A Los Angeles jury delivered a landmark verdict on March 25, 2026, finding Meta’s Instagram and Google’s YouTube negligent and awarding $6 million to a young woman who says the platforms addicted her as a child. This is not a garden-variety lawsuit — jurors concluded that the product designs themselves were a substantial factor in real harm to a kid, and that ruling will echo through courtrooms and classrooms alike.
The plaintiff, identified in court as K.G.M. or Kaley, testified she began using YouTube at age six and Instagram at nine, and she brought the case in 2023 after years of struggling with anxiety and depression she says were worsened by her early and persistent platform use. The trial drew heavy scrutiny — even featuring testimony from top tech leaders — and jurors spent weeks weighing internal documents and expert testimony about how platforms engineer compulsive behavior.
Conservatives should welcome an honest reckoning with the culture-shaping power of Big Tech while refusing to let elites use lawsuits as a substitute for parental responsibility. We’ve spent decades fighting for family authority and local control, not litigating away the role of mothers and fathers; that said, when companies deliberately weaponize dopamine to harvest attention, they forfeit the moral high ground. Ben Shapiro and others on the right have argued the obvious solution is simple and unapologetic: social media should be off-limits to minors until they’re adults.
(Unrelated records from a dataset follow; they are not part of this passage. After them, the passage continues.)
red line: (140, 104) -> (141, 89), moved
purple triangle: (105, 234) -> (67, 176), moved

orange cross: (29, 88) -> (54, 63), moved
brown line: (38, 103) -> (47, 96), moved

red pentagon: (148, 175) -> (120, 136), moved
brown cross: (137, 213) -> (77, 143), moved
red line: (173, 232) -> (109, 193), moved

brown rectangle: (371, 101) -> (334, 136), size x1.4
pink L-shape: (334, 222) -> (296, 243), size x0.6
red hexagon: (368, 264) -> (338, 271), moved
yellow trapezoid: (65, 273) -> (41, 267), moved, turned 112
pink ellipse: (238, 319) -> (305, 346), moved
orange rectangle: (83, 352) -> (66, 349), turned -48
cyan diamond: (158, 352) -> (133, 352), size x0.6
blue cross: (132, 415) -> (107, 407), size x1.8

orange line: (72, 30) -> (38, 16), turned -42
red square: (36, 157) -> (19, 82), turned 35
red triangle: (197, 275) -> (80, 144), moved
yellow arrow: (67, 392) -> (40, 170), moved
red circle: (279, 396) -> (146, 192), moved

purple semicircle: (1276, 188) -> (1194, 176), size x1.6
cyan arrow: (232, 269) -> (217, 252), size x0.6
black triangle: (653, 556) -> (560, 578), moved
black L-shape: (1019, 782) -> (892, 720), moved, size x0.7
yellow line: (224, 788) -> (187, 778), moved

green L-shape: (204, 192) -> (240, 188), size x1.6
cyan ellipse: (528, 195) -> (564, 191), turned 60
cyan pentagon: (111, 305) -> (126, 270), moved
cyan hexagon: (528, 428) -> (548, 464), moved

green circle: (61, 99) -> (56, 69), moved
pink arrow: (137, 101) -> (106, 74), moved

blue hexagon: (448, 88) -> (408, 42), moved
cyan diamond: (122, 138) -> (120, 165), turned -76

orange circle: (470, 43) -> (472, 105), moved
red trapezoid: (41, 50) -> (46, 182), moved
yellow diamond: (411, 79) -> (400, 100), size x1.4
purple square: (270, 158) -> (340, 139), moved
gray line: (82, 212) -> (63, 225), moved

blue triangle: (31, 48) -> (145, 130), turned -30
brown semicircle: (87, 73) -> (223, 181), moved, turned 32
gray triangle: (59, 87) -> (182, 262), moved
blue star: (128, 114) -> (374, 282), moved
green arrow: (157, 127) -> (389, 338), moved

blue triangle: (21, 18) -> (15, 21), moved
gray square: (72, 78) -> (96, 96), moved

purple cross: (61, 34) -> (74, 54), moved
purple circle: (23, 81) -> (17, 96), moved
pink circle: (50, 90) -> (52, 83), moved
This verdict is also a legal wake-up call: thousands of similar cases are already moving through the system, and juries are finally willing to look past Section 230 shields when plaintiffs prove a product was designed to be addictive. If design — not merely the content users post — can be found negligent, tech companies will face a dramatically altered liability landscape and new incentives to stop treating children like product features.
The jury’s decision in Los Angeles came on the heels of another stinging rebuke: a separate New Mexico case imposed massive penalties on Meta for harms to children, underscoring a pattern of corporate conduct that regulators and state attorneys general are no longer tolerating. These are not isolated losses so much as the beginning of an accountability era, and conservatives should press that accountability toward concrete reforms, not performative payouts.
So what should be done? Conservatives must push for strict age verification, enforceable parental controls, clearer liability for companies that fail to block underage sign-ups, and federal standards that protect childhood development rather than corporate profit margins. Replace performative virtue signals with enforceable rules: require platforms to verify adult status, give parents real power over accounts, and hold executives personally answerable when they deliberately target children.
This is a moment for plain-speaking patriots to stand up for families and future generations. Protecting kids isn’t a partisan pastime; it’s the sober duty of a free people who believe in strong families, responsible technology, and a culture that prizes virtue over venture capital. Demand lawmakers act, demand parents reclaim authority, and demand that Big Tech stop treating American childhood as an open market.